Vom Vater geprägt: die Brutalität und der Weg in die Haft
Nach Einschätzung der Jugendgerichtshilfe hat der 20-Jährige während einer früheren Haftstrafe eine Drogensucht entwickelt. Der gebürtige Grieche kam 2015 nach Deutschland und wuchs in einem von Gewalt geprägten Elternhaus auf: Der Vater verübte häusliche Gewalt gegenüber ihm, seiner Schwester und der Mutter. In einem familiären Konflikt erschoss der Vater später seinen Schwager und verletzte seine Ehefrau durch einen Streifschuss. Seit 2016 ist er untergetaucht.
Aufgrund des Traumas war seine Frau nicht mehr in der Lage, sich um die Kinder zu kümmern, weshalb diese in die Obhut des Jugendamts kamen. Das Verhältnis zur Mutter sei heute grundsätzlich positiv, werde jedoch durch vier Vorstrafen erheblich belastet, so die Jugendgerichtshilfe. Sowohl die schulische Laufbahn als auch eine begonnene Ausbildung brach der Angeklagte ab.

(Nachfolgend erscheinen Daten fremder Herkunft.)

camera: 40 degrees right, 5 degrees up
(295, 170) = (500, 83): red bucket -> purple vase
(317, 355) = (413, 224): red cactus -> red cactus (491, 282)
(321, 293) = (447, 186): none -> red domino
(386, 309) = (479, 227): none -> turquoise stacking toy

Der 20-Jährige erklärte vor Gericht, er wolle eine Drogentherapie absolvieren und habe bereits Kontakt zur Drogenberatung der JVA Stuttgart-Stammheim aufgenommen. Seit zweieinhalb Jahren konsumiere er täglich Drogen. Auch während der Untersuchungshaft habe er weiter Betäubungsmittel zu sich genommen, die ihm von außen zugeliefert worden seien – finanziert mit Geld, das er von seinen Eltern erhalten habe.
Die Staatsanwaltschaft forderte eine Freiheitsstrafe von sechs Jahren und neun Monaten sowie 150 Euro Geldstrafe und die Aufrechterhaltung der Untersuchungshaft. Der Vertreter der Rentnerin schloss sich an. Die Verteidigung plädierte auf eine Jugendstrafe von zweieinhalb Jahren. Während das Gericht den Angeklagten schlussendlich zu fünf Jahren Haft verurteilte. Der Haftbefehl bleibt in Kraft.

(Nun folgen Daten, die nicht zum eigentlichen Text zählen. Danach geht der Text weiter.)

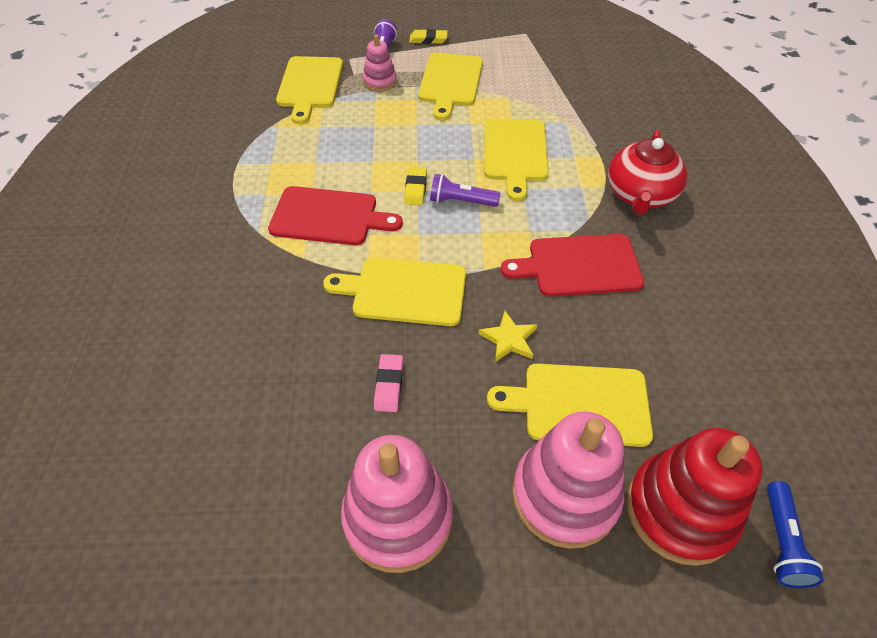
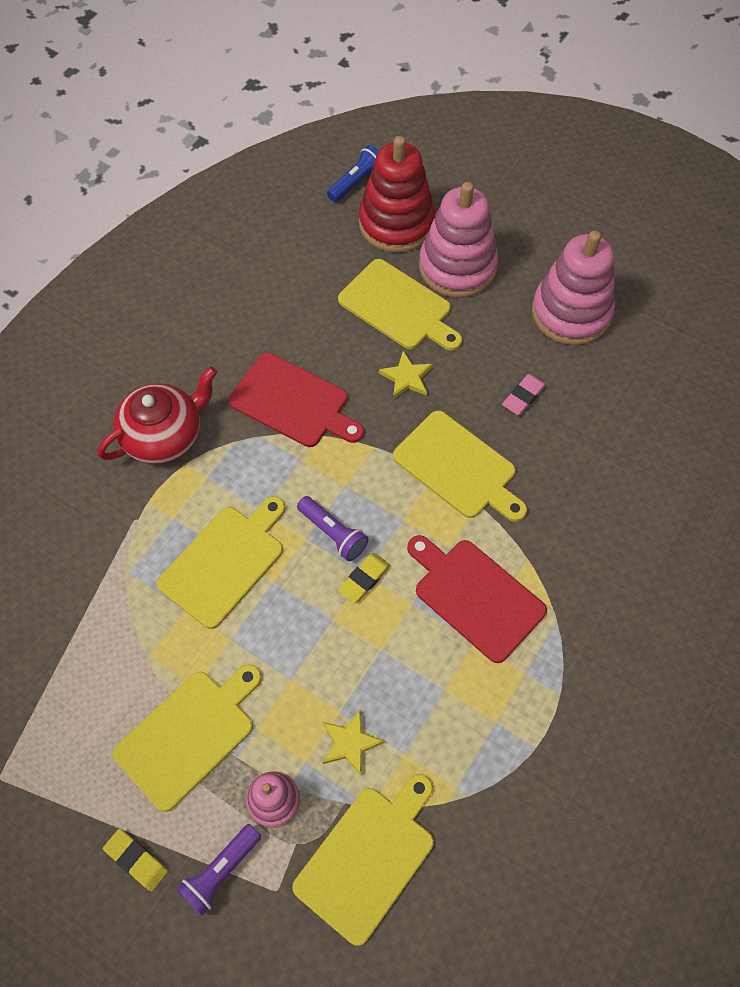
camera: 145 degrees left, 10 degrees up
(356, 117) = (350, 743): none -> yellow star

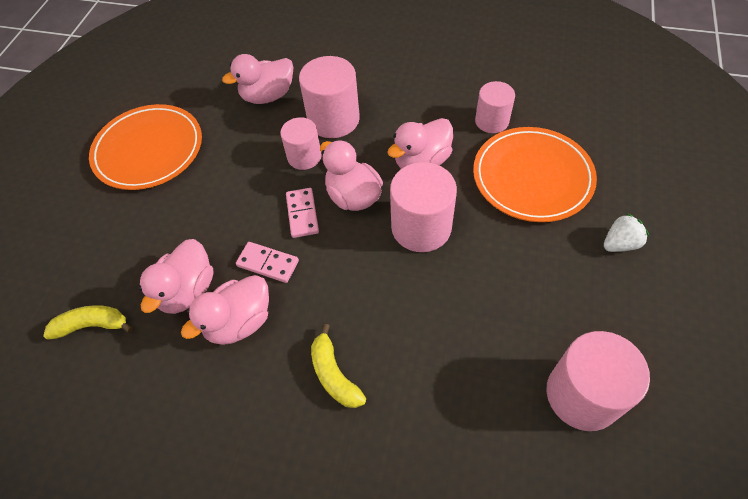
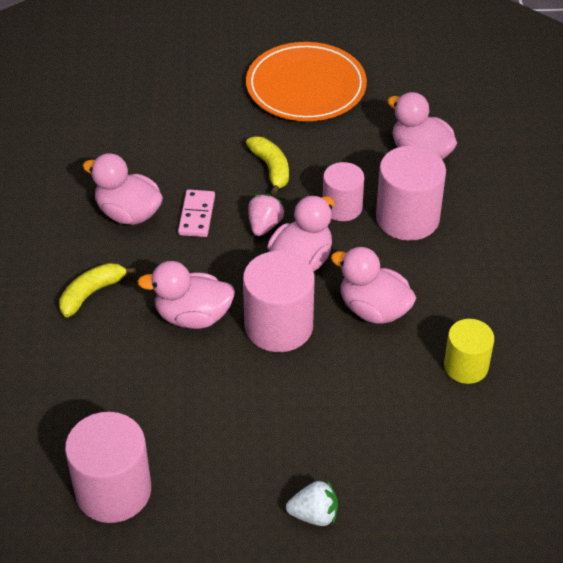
camera: 70 degrees right, 10 degrees down
(92, 325) = (101, 120): yellow banana -> yellow banana (271, 169)
(187, 290) = (151, 168): pink duck -> pink duck (193, 316)
(302, 214) = (264, 225): pink domino -> pink strawberry
(491, 121) = (466, 366): pink cylinder -> yellow cylinder
(532, 177) = (387, 418): orange plate -> none
(620, 243) = (314, 515): white strawberry -> white strawberry turned 45 degrees counterclockwise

Was ist erpresserischer Menschenraub?
Erpresserischer Menschenraub liegt vor, wenn ein Täter eine Person mit Gewalt oder Drohung zwingt, etwas zu tun, etwa Geld oder ein Auto herauszugeben. Dabei wird das Opfer in seiner Freiheit eingeschränkt. Dieser Straftatbestand ist in Paragraf 239a Strafgesetzbuch geregelt. Er kann mit Freiheitsstrafe bis zu zehn Jahren bestraft werden.